#### PROBLEM:
Reproduce the data beginning at the line that has "name author: Engl. & K. Krause" and ending after the line that has "scientific name: Vaccinium vitis-idaea", substituting "region" for "state / province" and leaving everything else the same.

#### PROVIDED RECORDS:
= = = =

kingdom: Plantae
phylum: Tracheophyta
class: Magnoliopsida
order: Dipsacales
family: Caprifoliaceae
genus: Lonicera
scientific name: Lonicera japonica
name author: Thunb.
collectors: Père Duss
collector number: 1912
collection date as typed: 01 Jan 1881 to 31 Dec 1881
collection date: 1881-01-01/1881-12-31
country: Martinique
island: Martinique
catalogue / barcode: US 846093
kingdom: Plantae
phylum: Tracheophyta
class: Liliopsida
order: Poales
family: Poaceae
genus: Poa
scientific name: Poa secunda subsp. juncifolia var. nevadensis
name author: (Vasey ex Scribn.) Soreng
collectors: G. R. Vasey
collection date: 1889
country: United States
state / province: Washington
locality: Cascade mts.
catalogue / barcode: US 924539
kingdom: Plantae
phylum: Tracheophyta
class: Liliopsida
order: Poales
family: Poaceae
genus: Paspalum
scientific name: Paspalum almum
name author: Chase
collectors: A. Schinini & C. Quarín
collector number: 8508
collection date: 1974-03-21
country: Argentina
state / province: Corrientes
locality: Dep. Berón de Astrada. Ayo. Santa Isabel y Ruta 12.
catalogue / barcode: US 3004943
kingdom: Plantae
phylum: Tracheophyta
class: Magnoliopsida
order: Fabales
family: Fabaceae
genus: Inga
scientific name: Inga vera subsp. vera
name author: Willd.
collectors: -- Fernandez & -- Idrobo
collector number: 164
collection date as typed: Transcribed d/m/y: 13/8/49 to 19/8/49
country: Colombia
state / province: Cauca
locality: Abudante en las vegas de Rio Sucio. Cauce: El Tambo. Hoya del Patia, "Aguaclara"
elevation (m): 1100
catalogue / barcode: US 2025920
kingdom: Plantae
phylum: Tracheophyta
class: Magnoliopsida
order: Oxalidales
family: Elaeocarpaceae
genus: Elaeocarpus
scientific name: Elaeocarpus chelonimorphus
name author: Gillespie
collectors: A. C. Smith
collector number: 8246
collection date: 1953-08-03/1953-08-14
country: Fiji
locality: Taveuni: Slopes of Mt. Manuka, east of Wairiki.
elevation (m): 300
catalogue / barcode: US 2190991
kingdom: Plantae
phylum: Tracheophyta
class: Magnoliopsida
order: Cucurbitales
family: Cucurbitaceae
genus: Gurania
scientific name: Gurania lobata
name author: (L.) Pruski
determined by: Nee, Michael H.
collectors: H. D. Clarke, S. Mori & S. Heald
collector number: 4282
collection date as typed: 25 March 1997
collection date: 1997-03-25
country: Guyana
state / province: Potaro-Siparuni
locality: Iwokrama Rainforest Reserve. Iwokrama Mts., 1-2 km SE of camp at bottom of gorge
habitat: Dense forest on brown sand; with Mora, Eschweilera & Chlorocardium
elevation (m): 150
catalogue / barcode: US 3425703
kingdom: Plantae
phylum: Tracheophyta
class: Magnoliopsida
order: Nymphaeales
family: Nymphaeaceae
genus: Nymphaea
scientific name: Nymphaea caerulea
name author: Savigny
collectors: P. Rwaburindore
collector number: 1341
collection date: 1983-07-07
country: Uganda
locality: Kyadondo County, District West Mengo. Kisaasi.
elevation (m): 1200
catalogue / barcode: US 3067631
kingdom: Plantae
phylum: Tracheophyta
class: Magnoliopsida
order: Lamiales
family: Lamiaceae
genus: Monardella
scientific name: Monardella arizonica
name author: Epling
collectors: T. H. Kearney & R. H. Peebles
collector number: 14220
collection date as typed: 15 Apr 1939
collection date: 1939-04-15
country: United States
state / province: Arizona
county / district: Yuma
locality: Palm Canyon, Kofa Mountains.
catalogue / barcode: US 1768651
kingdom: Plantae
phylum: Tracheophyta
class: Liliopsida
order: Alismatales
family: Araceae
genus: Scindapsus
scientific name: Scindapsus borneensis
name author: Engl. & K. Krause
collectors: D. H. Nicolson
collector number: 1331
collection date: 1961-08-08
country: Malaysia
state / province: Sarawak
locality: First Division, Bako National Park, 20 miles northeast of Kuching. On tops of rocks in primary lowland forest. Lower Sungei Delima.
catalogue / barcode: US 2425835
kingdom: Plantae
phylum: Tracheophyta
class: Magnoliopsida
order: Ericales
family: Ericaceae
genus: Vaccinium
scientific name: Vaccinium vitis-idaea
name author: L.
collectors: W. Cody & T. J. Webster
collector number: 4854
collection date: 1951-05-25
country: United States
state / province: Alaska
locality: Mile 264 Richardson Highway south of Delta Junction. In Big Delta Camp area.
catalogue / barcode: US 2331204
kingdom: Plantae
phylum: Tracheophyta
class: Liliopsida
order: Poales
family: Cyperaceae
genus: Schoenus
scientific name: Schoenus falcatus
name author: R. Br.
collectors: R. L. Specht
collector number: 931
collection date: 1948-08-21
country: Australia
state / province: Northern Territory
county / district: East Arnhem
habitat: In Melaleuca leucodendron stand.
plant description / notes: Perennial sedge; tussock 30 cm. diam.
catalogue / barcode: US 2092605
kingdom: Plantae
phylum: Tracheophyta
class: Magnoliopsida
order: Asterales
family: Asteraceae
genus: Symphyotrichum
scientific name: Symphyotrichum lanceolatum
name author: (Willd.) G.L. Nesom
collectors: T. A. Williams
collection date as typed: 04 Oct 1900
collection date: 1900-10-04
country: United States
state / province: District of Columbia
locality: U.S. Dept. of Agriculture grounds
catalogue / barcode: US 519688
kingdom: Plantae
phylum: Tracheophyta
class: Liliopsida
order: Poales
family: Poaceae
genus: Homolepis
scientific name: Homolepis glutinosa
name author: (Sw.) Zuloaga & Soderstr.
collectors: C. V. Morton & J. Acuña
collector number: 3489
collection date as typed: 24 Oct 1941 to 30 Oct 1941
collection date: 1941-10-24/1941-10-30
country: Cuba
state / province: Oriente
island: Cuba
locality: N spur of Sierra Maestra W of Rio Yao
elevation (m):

= = = =

#### SOLUTION FOR THIS TASK:
name author: Engl. & K. Krause
collectors: D. H. Nicolson
collector number: 1331
collection date: 1961-08-08
country: Malaysia
region: Sarawak
locality: First Division, Bako National Park, 20 miles northeast of Kuching. On tops of rocks in primary lowland forest. Lower Sungei Delima.
catalogue / barcode: US 2425835
kingdom: Plantae
phylum: Tracheophyta
class: Magnoliopsida
order: Ericales
family: Ericaceae
genus: Vaccinium
scientific name: Vaccinium vitis-idaea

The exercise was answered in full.